Assignment: Of the entries below, return exactly those lines that fall between the one containing "height: 320px;" and the one containing "font-size:18px;", the two end lines included.

(Collected data)
"""

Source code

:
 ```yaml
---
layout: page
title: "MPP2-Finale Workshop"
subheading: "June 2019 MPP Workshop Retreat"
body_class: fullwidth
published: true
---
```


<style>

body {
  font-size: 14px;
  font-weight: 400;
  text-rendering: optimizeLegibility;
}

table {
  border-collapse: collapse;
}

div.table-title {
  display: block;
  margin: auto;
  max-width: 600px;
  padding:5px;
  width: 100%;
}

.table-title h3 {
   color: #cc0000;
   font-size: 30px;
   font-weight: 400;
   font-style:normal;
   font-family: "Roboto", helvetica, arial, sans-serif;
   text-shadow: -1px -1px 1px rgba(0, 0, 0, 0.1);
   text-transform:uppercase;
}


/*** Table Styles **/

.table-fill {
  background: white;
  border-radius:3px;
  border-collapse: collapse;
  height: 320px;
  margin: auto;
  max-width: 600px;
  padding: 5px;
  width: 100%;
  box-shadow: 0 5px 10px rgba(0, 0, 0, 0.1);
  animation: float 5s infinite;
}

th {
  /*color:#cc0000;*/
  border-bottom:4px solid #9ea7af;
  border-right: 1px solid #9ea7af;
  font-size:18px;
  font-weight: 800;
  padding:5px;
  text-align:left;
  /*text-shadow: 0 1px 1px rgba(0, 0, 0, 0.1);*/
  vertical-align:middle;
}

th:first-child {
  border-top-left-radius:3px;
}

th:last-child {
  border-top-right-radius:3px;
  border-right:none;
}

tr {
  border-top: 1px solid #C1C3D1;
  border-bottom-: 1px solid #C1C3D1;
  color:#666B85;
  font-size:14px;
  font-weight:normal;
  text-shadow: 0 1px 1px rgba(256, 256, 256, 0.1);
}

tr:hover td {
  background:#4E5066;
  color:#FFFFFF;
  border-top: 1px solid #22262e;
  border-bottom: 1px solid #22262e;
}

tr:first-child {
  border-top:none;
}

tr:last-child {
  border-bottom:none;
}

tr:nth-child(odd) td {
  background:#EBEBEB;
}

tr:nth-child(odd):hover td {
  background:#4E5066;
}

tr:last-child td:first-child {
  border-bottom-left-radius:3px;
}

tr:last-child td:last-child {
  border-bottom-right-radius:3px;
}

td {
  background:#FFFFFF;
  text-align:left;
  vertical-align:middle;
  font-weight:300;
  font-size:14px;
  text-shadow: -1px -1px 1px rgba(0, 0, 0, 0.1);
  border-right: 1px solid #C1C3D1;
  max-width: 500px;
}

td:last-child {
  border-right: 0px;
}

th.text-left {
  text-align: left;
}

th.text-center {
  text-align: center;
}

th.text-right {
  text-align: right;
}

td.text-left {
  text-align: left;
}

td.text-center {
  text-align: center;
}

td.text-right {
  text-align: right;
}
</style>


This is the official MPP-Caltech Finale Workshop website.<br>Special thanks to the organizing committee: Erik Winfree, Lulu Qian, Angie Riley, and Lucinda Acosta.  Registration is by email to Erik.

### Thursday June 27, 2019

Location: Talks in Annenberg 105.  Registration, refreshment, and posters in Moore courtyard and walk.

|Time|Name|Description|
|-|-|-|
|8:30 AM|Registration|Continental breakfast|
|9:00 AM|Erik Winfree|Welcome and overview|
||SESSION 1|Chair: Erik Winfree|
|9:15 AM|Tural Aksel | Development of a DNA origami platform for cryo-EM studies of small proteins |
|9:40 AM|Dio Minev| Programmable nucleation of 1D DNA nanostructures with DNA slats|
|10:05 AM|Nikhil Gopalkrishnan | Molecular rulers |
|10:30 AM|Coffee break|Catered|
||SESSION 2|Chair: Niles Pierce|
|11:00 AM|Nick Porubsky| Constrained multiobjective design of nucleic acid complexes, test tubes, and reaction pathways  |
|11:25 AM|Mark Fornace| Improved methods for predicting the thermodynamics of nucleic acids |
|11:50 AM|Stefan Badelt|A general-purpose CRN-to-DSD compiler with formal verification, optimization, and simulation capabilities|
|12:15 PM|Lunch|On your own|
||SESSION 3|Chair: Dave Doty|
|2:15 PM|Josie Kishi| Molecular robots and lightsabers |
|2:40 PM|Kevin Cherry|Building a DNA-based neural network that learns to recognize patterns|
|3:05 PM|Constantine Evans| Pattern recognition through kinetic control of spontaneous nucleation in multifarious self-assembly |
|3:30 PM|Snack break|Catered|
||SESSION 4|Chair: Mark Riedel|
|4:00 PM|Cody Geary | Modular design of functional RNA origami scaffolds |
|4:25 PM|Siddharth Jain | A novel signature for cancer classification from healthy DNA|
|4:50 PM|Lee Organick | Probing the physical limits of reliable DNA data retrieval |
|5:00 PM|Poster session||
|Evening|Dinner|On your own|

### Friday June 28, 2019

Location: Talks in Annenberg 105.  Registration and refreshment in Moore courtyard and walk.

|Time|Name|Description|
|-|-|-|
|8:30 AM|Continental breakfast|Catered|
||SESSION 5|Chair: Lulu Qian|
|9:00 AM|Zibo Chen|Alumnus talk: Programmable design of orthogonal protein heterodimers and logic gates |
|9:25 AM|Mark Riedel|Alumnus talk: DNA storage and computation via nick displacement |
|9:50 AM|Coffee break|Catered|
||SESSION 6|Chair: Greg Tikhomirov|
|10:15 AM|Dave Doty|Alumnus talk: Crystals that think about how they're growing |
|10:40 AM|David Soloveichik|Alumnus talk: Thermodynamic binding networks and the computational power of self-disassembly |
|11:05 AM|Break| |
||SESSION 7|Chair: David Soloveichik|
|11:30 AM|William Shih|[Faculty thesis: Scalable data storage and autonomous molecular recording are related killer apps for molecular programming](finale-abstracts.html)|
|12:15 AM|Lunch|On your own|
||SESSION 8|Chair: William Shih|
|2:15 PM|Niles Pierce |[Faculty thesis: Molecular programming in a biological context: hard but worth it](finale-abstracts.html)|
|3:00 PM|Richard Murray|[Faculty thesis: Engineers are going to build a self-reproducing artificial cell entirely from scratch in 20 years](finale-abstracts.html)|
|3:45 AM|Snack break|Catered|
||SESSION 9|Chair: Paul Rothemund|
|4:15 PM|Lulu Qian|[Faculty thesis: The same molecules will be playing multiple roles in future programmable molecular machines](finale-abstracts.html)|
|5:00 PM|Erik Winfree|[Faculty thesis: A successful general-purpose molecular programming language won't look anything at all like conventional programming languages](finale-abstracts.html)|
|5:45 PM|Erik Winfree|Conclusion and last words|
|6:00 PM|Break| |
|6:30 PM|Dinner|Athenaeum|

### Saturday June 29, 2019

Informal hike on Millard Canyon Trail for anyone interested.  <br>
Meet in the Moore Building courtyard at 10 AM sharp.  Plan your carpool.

"""
"""

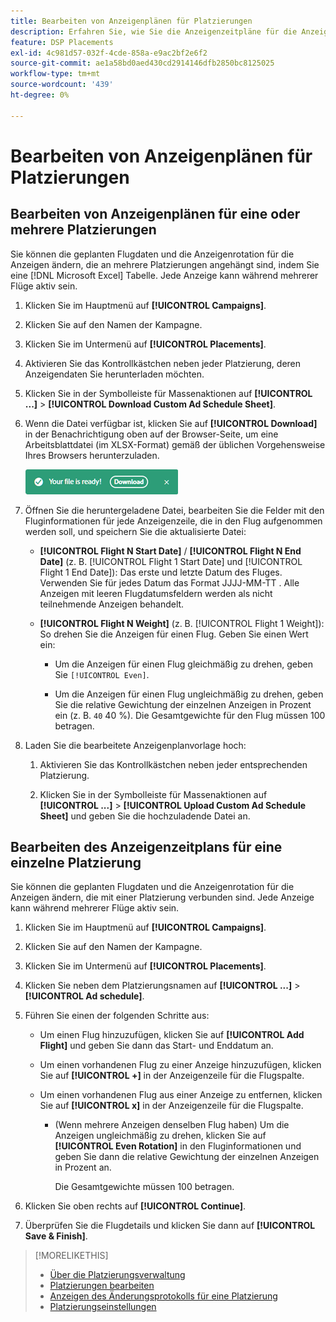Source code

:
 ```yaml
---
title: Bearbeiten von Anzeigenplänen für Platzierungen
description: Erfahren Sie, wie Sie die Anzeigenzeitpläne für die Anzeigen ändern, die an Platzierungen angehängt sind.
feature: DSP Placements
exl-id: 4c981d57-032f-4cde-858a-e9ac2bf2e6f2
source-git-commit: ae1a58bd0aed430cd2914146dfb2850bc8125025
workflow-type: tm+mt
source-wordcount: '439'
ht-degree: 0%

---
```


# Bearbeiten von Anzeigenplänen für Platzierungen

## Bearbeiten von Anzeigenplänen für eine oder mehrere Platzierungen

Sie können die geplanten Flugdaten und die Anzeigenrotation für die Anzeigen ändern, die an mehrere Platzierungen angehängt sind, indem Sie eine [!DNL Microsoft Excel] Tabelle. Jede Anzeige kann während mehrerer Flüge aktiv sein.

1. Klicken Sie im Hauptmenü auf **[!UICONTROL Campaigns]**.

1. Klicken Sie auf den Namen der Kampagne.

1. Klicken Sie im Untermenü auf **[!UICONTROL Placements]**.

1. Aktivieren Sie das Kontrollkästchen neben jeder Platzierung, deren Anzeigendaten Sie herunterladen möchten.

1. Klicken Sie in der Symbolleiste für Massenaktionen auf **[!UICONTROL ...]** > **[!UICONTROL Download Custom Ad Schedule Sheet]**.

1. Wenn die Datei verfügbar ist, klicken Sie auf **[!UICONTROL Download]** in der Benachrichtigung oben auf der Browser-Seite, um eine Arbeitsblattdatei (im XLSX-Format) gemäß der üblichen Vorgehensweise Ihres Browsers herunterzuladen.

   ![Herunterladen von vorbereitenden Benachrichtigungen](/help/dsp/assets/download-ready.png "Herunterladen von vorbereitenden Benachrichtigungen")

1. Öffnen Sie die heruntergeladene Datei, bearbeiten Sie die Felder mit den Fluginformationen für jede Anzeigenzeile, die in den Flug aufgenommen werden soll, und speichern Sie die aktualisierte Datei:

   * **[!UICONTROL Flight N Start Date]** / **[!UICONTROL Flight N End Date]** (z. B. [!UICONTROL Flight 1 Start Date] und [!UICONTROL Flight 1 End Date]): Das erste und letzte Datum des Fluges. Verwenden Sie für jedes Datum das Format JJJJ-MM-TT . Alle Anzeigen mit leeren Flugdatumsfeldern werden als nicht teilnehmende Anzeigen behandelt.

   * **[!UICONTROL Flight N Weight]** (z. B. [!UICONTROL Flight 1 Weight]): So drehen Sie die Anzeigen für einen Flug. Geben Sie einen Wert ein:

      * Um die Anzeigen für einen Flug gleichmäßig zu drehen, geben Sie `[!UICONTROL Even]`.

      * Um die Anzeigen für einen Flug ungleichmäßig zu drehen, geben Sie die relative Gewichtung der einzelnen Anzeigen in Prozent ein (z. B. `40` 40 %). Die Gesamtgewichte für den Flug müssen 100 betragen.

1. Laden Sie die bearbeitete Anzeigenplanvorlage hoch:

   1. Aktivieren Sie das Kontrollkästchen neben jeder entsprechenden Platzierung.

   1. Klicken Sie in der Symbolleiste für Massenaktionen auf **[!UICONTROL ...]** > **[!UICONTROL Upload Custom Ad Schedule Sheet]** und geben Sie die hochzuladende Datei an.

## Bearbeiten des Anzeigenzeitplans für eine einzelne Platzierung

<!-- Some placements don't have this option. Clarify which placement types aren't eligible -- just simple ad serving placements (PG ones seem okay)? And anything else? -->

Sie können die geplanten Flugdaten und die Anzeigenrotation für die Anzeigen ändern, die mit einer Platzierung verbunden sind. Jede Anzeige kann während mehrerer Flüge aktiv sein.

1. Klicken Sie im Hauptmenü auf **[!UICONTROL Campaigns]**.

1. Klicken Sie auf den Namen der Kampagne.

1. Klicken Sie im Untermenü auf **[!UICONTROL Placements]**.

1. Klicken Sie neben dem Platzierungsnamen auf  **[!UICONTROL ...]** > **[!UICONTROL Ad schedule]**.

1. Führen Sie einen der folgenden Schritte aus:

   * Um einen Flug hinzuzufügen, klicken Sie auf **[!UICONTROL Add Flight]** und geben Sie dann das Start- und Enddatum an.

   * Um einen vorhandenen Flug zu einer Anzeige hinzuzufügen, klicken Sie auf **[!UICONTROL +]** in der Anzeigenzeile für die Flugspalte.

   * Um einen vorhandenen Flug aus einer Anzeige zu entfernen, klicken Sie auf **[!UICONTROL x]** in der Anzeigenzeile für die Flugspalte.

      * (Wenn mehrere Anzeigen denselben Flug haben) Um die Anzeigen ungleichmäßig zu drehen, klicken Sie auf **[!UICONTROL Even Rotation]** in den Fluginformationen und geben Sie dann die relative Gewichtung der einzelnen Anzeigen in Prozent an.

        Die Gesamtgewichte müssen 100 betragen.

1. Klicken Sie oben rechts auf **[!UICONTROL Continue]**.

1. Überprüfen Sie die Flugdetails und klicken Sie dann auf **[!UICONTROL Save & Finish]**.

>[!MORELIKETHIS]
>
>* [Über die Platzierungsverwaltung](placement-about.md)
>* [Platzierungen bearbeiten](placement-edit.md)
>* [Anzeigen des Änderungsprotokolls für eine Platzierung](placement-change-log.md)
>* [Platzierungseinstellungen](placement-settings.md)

"""

Reply to the task:
  height: 320px;
  margin: auto;
  max-width: 600px;
  padding: 5px;
  width: 100%;
  box-shadow: 0 5px 10px rgba(0, 0, 0, 0.1);
  animation: float 5s infinite;
}

th {
  /*color:#cc0000;*/
  border-bottom:4px solid #9ea7af;
  border-right: 1px solid #9ea7af;
  font-size:18px;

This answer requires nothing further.